▶ EXERCISE PROMPT
Below are some entries. Repeat exactly the lines from the one with "Chantier Sunseeker International" through the one with "Indicatif radio ORIK", and only those.

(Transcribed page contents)

◆ ◆ ◆ ◆

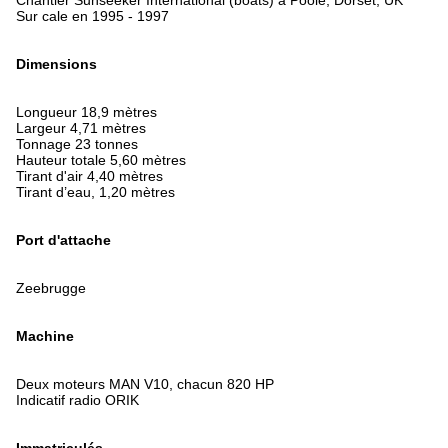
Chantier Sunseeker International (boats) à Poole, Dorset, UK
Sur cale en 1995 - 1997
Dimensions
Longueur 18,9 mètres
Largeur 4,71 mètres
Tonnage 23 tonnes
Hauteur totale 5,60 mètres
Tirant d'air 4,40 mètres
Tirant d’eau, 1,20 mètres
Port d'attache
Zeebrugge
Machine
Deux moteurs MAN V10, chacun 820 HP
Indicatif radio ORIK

◆ ◆ ◆ ◆

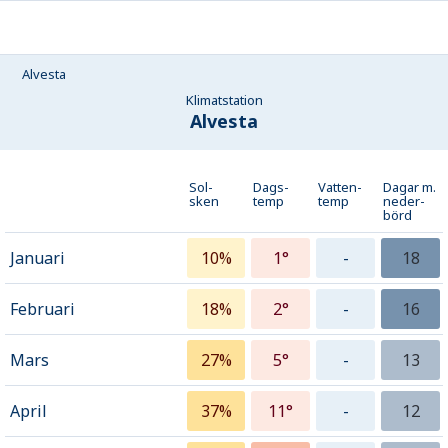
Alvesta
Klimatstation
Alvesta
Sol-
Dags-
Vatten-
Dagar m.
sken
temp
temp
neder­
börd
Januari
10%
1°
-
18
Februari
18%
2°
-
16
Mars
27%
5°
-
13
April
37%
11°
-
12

◆ ◆ ◆ ◆

▶ THE ANSWER
Chantier Sunseeker International (boats) à Poole, Dorset, UK
Sur cale en 1995 - 1997
Dimensions
Longueur 18,9 mètres
Largeur 4,71 mètres
Tonnage 23 tonnes
Hauteur totale 5,60 mètres
Tirant d'air 4,40 mètres
Tirant d’eau, 1,20 mètres
Port d'attache
Zeebrugge
Machine
Deux moteurs MAN V10, chacun 820 HP
Indicatif radio ORIK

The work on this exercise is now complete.